GUPTA: It’s horrible, some of the things I’ve seen here. Thousands of people lined up outside supermarkets for rice; mobs fighting for bags of pasta. Or, I’ve been in people’s homes – what’s in their fridges? – and the answer is nothing. I remember professionals earning a dollar, two dollars, three dollars a month, and not being able to feed their kids. People – people that I know – are growing skinnier. They’re asking me for loans of a dollar, two dollars, $10, which they’ll pay over a month.

It’s incredible what we’re seeing here, and it’s getting worse day by day.

READ MORE: Yes, Venezuela Is On the Brink of Default. No, That Doesn't Mean Regime Change.

You’ve said this project started as an effort to make sense of Venezuela’s multiple and chaotic currency exchange rates. How did it evolve into the full blown Venezuela Econ app?

Some of the economic data available on the Venezuela Econ app.
Credit Venezuela Econ

I came here with no knowledge or interest whatsoever in economics.
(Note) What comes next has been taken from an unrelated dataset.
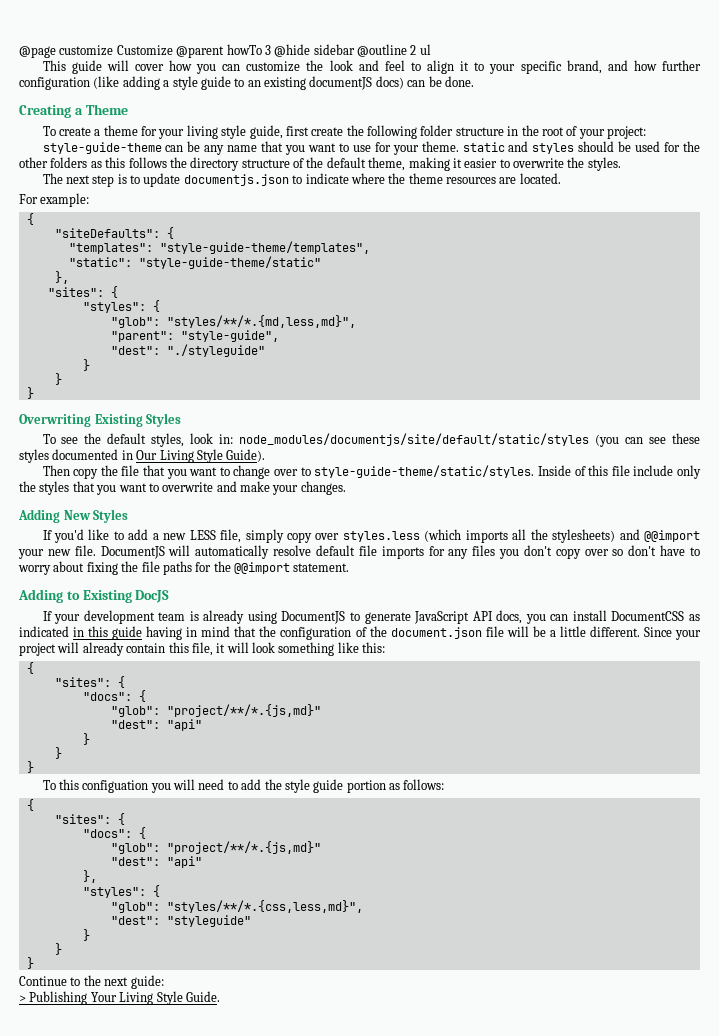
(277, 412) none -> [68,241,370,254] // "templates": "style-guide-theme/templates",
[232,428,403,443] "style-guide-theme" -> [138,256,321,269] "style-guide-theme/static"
But I studied physics; I do have a background in numbers and math. So I just wanted to understand the bolivar – that’s the local currency here.

There’s this official exchange rate that’s utterly meaningless, unless you have access to it, which very few people do. And then there’s this black market rate. And the spread between them is phenomenal. The official exchange rate is 25,000 bolivars per dollar – and the black market rate is 250,000 bolivars per dollar. The money that you can make if you’re playing with both – you can flip money and make millions very, very quickly, very easily.

Right – and that’s really the root of the corruption catastrophe in Venezuela.

Absolutely. And so I thought, hey, let’s write some code, and get this code into my own databases and put it out there in a nicer way so people like me can actually understand what’s going wrong with this economy.

If you'd bought a million dollars' worth of bolivars 15 years ago, it would now be worth just seven dollars. Imagine what that means for the money in Venezuelans' pockets. –Girish Gupta

And it very quickly got thousands of users. And I’m now starting to see some value in it, both monetarily, in that people on Wall Street and so on are curious, and also for Venezuelans. I’ve still got that journalistic ideal of wanting Venezuelans to understand this a little bit better.


I see it even tracks things like the number of Venezuelans applying for asylum abroad – and flight data, presumably for helping them get out of the country. What’s the most important information Venezuela Econ offers?

Yeah, money supply – the amounts of money the government is printing at absurd rates at the moment is very important. It’s going up maybe 7, 10 percent every week. Compare that to the United States, where it’s 7 percent every year.

That’s obviously fueling inflation. If you’d bought a million dollars’ worth of bolivars 15 years ago, it would now be worth just seven dollars. Imagine what that means for the money in people’s pockets.

Reuters correspondent Girish Gupta interviewing a Venezuelan demonstrator during anti-government street protests in Caracas last year.
Credit Courtesy Girish Gupta

How are you digging up the real-time information the app offers when the regime’s information is so opaque?

The government stopped publishing inflation and GDP data a long time ago. However, what I’m seeing is there’s people in the Central Bank who are smart and do want to show what’s going on. So they’re using other indicators, things like money supply. I’m also getting data from other sources. There’s a lot of NGOs and activists here who are collecting information, and that’s extremely valuable.

What sort of difference do you hope this app can make?

The government here always blames the United States, blames an economic war that’s being waged against it. But the numbers don’t really suggest that. So ultimately I want to show that this is government policy that’s behind what’s going wrong.